U.S. Senate Plans to Remove Crypto Developer Protection Clause, Crypto Legislation Disputes Widen | U.S. Crypto Regulatory Developments

GateNews

On January 19, news emerged that disagreements within the U.S. Senate over the Cryptocurrency Market Structure Act have further surfaced. The bipartisan leaders of the Senate Judiciary Committee are pushing to remove protective provisions for cryptocurrency developers from the existing bill, citing concerns that such content could weaken law enforcement efforts against unlicensed remittance activities.

Senate Judiciary Committee Chairman, Republican Charles Grassley, and the committee’s senior Democrat Richard Durbin recently wrote to Senate Banking Committee Chairman Tim Scott and senior Democrat Elizabeth Warren, pointing out that the current draft bill could create enforcement loopholes for decentralized digital asset platforms. They warned that such loopholes could be exploited by organized crime groups, increasing the covert flow of illegal funds.

The two senators emphasized in their letter that criminals are already skilled at using complex methods to conceal illegal transactions, and granting excessive immunity to developers and network maintainers would significantly hinder law enforcement and prosecution efforts. The relevant content was first disclosed by Politico, drawing high attention within Washington policy circles.

Currently, the Senate Banking Committee and the Agriculture Committee are jointly advancing cryptocurrency legislation, with the core goal of clarifying the responsibilities of different regulatory agencies in the digital asset space. A draft bill released in mid-January incorporates ideas from the “Blockchain Regulatory Certainty Act,” attempting to exclude software development and network maintenance activities from federal and state remittance regulations.
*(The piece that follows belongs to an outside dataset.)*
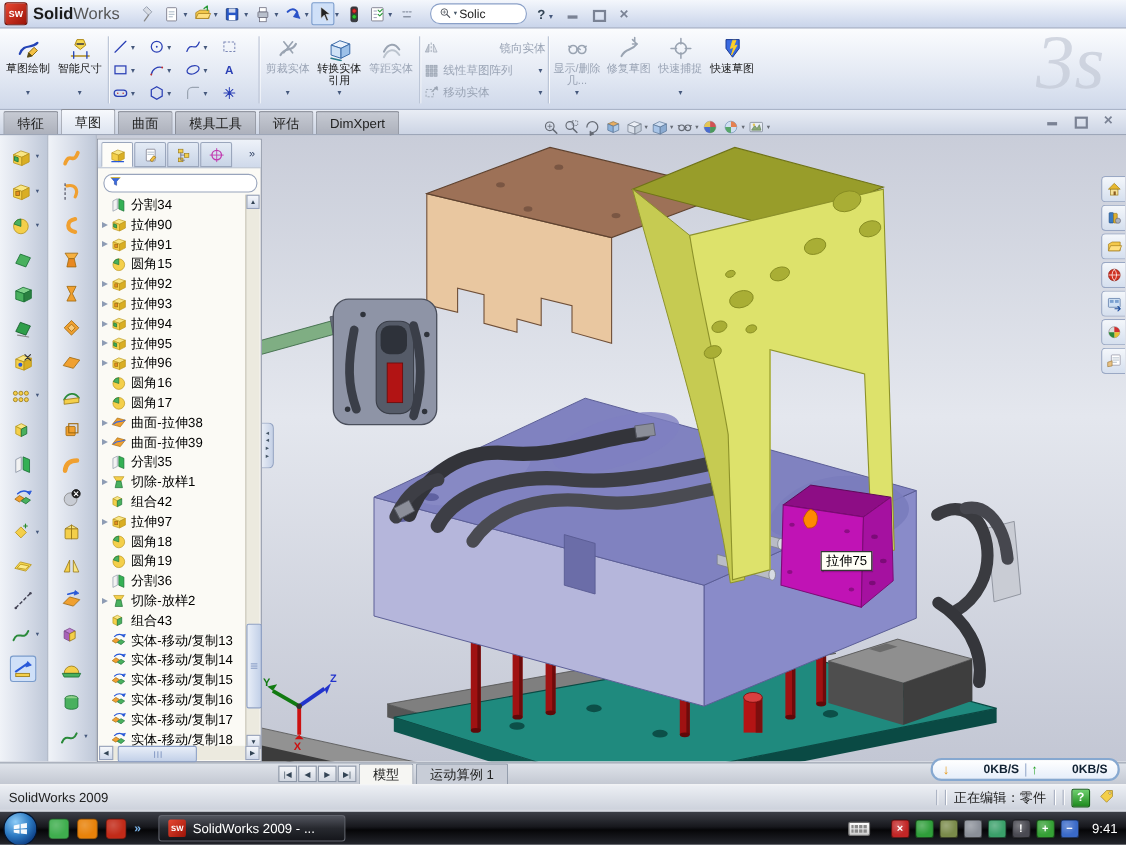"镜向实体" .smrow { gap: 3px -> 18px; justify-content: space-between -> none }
In response, the Judiciary Committee stated that it was not consulted during the bill’s formation process and lacked sufficient opportunity to review related amendments. They explicitly called for the rejection of any language that could weaken government accountability.

In terms of legislative progress, if the bill proceeds to a full Senate vote, it will require at least 60 votes to pass, with bipartisan consensus being a key variable. Meanwhile, the leading U.S. compliance CEX, a major crypto lobbying organization, has temporarily withdrawn its public support for the bill but stated that communication with legislators is ongoing.

This dispute highlights the ongoing struggle within U.S. crypto regulation over developer responsibility, compliance boundaries, and enforcement authority, adding new uncertainties to the direction of U.S. crypto legislation in 2026.